Oklahoma City, OK
“Oklahoma City is actually very green,” my friend Venus told me over the phone a few days before I headed down there to visit.
Turns out that the color of the landscape would not be the only misconception I had that would be dispelled. Never having been to the Sooner State and having seen few images of it, everything I had imagined about Oklahoma and its capital was based on what I read in Grapes of Wrath, set in Great Depression times. Dusty, brown, impoverished, whatever. So cruising the streets of OKC was an eye-opening experience.
Other surprises included:
- Oklahoma City is not even close to as flat as the surface of a coffee table. I learned this the hard way while running the Oklahoma City Memorial Marathon over the weekend. The terrain of the city can be best described as rolling hills.
- Affluence abounds throughout the city. The roads could have been straight out of Silicon Valley, littered with BMWs, Porsches, and Corvettes. Car models so new that I’ve only seen them in magazines were already here on the streets of Oklahoma City, including the 2010 Chevy Camaro, Nissan 370Z, and Hyundai Genesis Coupe.
- There were many neighborhoods with some of the largest, most opulent homes I’ve ever seen—think mansions and southern plantations straight out of Gone with the Wind.
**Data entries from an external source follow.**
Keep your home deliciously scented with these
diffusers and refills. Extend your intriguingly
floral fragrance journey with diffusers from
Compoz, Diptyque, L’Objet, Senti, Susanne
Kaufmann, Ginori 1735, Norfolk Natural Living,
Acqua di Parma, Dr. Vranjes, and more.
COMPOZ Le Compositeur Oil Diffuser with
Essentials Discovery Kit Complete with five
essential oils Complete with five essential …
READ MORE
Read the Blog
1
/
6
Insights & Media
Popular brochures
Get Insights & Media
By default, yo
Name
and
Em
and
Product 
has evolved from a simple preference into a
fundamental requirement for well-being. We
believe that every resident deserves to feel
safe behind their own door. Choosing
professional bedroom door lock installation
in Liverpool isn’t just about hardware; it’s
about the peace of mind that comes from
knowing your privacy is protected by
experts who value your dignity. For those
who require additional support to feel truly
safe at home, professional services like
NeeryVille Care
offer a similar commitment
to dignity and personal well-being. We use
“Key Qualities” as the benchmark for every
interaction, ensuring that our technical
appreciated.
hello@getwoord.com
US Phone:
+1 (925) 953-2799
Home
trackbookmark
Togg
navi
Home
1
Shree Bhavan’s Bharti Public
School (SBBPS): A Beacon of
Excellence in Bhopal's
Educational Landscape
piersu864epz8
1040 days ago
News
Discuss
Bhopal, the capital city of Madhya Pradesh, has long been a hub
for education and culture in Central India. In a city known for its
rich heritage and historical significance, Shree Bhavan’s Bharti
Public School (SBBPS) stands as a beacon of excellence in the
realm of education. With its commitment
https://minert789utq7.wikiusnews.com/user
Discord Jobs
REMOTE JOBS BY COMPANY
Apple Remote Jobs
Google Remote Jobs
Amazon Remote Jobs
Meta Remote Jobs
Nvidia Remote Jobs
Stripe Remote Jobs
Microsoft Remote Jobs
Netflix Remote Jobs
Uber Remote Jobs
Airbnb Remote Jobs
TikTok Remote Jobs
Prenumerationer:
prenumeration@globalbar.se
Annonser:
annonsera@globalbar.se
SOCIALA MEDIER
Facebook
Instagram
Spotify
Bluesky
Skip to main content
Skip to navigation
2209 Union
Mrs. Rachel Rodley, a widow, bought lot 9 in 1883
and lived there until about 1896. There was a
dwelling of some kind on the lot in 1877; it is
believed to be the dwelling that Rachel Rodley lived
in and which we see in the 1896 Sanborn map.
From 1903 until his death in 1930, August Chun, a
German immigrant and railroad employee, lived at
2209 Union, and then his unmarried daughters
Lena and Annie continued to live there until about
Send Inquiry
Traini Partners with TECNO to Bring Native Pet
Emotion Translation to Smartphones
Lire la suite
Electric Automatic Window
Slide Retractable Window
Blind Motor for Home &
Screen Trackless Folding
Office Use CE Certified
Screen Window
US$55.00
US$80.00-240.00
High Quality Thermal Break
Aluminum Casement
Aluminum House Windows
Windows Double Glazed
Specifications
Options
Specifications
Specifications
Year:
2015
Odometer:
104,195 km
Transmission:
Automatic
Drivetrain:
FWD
Some were probably built during Oklahoma’s big oil days; energy is still a lucrative industry in this region.
- Unemployment is relatively low and OKC was even declared in 2008 the “most recession-proof city in America” by Forbes Magazine. Home values have gone up in the last couple years while real estate prices in most of the rest of the country have dropped like a bowling ball.
Venus, her friend Ryan and I went to the annual Festival of the Arts downtown on Saturday, and this is where I encountered another surprise: food portions. Seemingly everything was “jumbo-sized” at the food vendors: Jumbo Turkey Legs, Jumbo French Fry Loafs, Indian Tacos the size of a dinner plate, etc.
“Well, as you can see,” Ryan explained, “the people here are jumbo-sized too.” He had a point—obesity did seem to be epidemic here in Oklahoma City. It was another way OKC diverged from the The Grapes of Wrath—food is definitely not in short supply here!